Thursday, August 16, 2012

Now what????


                I’m losing weight.  A lot of weight if I’m honest, and I’ll tell you what, it freaks me out!  It really does.  It means that my clothes fit and I may even need to drop a size in pant size.  Extra Large shirts now are suddenly fitting pretty darn good.  I look in the mirror and I’m not automatically disgusted with myself for letting go as I age.  All of these things are awesome and I’m proud of what I’ve done to this point. 

                So then, what scares me?

                Losing it all.  No seriously, almost a decade ago I was in the same situation.  I had started working out nearly every day with weights.  I was going to a gym and using my own stuff.  That same equipment is now rusting its way to a dump on the side of our house.  Those weights sit untouched, except to move them from house to house and room to room 360 days of the year.  I dropped down to 190 pounds at one point a decade ago.  It lasted five days.  Slowly, and over about a year or more, I gained weight.  I justified it but for some reason, unknown to me, I just stopped working out.  Oh I rode some here and there but we’re talking, at the most, 500 miles a year…at the most.  I was training in Aikido at the time and that was the one thing that probably kept me from ballooning up in a matter of days.  I went from eating super clean to eating pure crap inside of two weeks.  Did I sabotage myself?  Was I so negative about life in general that I created a self-fulfilling prophecy?  Was I only looking at the whole thing as an experiment, a diet, and not as a life change.  I don’t think so but honestly I’m not sure.

                This leads me to the here and now.  I’ve lost nearly 25 pounds since the beginning of April.  I’ve done it by eating better, portion control, dropping out soda, and exercising three to four days a week for 45 to 90 minutes at a time.  (mostly running & riding) I’m hovering around 210 pounds most days right now.  This was a short term goal but the real goal was to see myself under 200 pounds.  With the end of the year creeping up on us and the achieving of a goal around the corner I keep wondering if all of this is for naught.  Will I simply achieve my goal and then let go?  I hope not but I’m still not sure why I did it a decade ago.

                I have an acquaintance I met through the mountain bike world and follow on Facebook.  She recently suffered an injury that has her riding a couch the past few weeks and probably for several more weeks into the future.  She’s lost all of her conditioning….all of it.  I feel really bad for her because she was at an elite level of racing.  I know she’ll get it back but at what cost to her body and her mental well-being?  I want to…nay…I need to stay away from losing it like that because I fear that if I were to let all of my meager conditioning go I’ll end up as a 350 pound man careening his way through his forties on a high speed date with my grave.  I do not want that.  Not at all, so how to keep it from happening?  My acquaintance can work her way back and use small feats as stepping stones that will ultimately lead to her first race and she’ll be able to build from there.  I won’t.  Why?  Because my work schedule doesn’t allow me to race…racing, for the most part, occurs on weekends.  I work weekends and most evenings during the week. 

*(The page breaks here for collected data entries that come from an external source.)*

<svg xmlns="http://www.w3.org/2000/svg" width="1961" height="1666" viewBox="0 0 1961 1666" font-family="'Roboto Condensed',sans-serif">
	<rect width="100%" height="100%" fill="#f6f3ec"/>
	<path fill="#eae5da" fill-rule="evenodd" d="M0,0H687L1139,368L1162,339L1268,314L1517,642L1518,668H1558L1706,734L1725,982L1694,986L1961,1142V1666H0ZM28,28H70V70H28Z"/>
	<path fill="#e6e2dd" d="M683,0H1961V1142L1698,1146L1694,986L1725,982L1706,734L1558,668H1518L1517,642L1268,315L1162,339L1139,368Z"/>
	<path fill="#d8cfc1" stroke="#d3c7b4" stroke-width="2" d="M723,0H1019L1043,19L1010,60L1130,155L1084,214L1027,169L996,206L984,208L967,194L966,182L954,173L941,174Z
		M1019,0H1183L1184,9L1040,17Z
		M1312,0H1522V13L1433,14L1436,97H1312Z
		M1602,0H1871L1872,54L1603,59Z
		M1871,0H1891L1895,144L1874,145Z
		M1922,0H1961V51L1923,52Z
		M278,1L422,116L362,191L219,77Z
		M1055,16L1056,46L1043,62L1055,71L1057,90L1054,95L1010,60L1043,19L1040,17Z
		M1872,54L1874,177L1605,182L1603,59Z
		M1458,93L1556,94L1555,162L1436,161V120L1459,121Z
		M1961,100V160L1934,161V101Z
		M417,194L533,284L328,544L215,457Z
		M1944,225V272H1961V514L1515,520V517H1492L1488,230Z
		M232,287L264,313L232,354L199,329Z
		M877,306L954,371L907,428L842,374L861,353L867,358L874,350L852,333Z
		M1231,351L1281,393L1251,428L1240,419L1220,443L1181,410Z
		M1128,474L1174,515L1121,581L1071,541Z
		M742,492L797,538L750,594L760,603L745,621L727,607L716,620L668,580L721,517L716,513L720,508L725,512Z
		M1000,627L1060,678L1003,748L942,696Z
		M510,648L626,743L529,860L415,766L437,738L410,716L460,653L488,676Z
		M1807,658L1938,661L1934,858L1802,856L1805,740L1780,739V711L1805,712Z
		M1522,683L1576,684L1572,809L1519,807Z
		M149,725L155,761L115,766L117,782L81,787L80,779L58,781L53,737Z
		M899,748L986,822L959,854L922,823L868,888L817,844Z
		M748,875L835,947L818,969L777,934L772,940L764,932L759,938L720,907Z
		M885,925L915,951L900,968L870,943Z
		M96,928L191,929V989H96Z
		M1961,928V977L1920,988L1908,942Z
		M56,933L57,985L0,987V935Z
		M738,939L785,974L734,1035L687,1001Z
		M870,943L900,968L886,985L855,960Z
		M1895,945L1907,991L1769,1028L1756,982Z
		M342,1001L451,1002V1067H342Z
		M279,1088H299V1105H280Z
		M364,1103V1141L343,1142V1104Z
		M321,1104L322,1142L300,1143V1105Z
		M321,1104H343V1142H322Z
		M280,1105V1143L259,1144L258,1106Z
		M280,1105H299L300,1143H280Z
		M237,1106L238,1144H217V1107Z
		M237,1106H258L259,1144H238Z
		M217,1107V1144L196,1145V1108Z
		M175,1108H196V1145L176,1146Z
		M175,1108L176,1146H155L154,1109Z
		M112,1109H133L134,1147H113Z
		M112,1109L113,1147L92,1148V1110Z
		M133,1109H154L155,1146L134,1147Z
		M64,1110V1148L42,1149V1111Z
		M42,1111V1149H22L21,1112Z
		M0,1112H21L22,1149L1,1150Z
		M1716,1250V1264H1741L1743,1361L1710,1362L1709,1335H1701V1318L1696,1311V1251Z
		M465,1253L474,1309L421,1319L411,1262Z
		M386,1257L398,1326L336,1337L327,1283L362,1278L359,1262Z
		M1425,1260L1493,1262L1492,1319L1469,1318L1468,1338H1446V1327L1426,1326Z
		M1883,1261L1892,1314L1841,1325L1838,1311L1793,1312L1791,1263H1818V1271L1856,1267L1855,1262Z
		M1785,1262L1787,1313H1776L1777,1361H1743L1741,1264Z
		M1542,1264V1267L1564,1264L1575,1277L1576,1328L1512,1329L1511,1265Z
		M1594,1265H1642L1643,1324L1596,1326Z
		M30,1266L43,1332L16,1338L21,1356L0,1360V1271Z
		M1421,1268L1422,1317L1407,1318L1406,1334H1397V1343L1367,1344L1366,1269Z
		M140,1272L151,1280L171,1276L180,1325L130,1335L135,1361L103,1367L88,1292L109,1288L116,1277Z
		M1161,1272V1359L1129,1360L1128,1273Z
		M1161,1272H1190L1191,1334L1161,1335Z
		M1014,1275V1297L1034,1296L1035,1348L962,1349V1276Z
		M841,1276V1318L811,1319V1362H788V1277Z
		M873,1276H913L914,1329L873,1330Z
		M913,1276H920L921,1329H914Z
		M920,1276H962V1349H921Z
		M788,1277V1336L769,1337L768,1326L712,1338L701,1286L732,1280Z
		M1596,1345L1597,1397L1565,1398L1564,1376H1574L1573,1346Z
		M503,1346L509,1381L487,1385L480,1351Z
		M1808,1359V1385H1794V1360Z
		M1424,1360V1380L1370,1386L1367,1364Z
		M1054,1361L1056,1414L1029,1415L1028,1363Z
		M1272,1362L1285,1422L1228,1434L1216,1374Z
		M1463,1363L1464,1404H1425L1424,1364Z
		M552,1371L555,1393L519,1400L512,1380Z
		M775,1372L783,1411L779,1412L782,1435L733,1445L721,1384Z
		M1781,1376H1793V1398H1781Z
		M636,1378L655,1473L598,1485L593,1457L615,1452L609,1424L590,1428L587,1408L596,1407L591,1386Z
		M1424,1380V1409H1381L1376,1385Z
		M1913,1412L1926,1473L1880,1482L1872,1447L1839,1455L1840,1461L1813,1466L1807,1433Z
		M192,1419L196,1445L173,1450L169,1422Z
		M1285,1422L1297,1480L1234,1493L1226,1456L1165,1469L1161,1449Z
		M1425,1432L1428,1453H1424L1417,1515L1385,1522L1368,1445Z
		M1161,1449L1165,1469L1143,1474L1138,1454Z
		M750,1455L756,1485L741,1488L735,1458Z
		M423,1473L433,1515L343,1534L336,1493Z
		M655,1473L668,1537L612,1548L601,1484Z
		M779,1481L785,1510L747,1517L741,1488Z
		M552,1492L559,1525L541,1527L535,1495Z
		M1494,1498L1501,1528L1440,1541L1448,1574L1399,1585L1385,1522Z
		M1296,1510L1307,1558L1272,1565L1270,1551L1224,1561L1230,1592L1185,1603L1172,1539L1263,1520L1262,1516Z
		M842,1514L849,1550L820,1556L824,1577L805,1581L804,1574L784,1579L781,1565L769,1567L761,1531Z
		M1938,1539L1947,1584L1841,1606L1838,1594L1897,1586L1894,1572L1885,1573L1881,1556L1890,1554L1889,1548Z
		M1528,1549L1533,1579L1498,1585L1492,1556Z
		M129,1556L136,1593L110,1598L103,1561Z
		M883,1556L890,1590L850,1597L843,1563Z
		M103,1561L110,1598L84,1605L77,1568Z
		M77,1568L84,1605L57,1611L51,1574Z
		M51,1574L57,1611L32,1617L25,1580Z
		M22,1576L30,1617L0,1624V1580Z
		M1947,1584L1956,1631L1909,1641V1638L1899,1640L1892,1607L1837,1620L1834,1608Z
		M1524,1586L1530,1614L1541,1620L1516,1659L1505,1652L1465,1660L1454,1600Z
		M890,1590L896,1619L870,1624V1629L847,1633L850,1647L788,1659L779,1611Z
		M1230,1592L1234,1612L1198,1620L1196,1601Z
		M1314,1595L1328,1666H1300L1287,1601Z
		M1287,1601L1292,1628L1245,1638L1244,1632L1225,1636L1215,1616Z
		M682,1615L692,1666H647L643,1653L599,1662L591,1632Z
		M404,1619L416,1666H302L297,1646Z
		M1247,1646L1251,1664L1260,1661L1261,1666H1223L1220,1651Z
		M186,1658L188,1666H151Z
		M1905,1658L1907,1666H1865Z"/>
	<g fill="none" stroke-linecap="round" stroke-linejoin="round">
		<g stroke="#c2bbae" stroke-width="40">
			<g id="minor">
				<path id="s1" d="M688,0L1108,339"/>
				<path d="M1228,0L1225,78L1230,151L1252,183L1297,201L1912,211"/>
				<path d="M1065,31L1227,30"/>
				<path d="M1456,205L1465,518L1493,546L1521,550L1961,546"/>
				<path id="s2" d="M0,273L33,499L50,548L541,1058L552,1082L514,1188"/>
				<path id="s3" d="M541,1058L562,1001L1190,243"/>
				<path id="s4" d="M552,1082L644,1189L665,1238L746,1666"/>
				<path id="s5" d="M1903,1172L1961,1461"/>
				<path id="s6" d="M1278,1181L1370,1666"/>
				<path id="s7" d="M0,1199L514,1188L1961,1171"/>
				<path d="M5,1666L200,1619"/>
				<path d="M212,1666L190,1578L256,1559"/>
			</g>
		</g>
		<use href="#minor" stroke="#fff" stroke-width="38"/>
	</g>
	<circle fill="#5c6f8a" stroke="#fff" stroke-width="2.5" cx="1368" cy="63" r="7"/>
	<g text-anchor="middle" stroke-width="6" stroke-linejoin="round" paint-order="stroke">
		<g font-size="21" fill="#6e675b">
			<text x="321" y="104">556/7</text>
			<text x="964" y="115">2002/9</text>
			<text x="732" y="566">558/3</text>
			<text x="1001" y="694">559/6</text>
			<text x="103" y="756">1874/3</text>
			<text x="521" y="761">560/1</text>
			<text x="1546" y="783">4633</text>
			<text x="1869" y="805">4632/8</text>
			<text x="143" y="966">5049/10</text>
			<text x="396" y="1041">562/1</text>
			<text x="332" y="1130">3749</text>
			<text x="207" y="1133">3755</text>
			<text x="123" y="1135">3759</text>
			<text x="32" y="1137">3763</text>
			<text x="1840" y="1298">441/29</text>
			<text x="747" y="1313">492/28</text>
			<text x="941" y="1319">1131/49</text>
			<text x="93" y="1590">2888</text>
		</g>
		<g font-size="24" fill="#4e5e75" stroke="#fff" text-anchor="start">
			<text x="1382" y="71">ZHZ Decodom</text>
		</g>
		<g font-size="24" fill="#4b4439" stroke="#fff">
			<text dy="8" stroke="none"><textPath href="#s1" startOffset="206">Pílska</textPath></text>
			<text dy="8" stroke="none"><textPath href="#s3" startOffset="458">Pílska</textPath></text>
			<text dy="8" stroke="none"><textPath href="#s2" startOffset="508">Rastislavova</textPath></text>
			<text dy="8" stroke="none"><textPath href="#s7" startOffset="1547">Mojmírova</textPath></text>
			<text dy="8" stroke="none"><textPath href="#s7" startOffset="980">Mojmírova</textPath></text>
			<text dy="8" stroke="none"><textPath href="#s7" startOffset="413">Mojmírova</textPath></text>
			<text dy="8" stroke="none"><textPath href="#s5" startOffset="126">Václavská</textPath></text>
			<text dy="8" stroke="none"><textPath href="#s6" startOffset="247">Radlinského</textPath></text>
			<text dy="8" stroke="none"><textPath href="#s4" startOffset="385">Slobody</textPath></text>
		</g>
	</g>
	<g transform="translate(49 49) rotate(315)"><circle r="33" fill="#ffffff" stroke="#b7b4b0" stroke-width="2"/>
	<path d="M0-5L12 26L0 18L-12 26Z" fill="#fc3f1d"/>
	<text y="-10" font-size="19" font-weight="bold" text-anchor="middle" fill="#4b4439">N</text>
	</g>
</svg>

                So if weight loss is your goal and you achieve your goal, what’s next?  This is the thing that scares me.  That nebulous no man’s land after you’ve achieved your goal.  It’s not something that will be happening tomorrow but it is something that is on the horizon, something that I’ll have to deal with at some point and in all honesty I’m not sure how to.  Trying new things, new sports, new activities will keep life fresh but will it be enough to keep the weight off, to keep my conditioning at a level that I’m comfortable with?  Seems like a no brainer really but I know from past experience that it’s not, I know just how quickly it can all come back; old habits, poor attitude, and that couch potato mentality.  It’s just not something I want to return to….and perhaps that desire to not return to it is enough this time around but I doubt it.  I am inherently lazy and will pick the easy path every time unless I’m truly putting some serious pressure on myself like I am right now.  I’ll sit in my chair and devour ice cream, oreos, and fast food all day while watching movies and sports if my little devil is in control.  So now it’s off to search for something…anything, really, that’ll keep that little bugger at bay and keep me on the ‘right’ track.  We’ll see how it goes and like always I’ll keep you, the reader, well informed of my journey.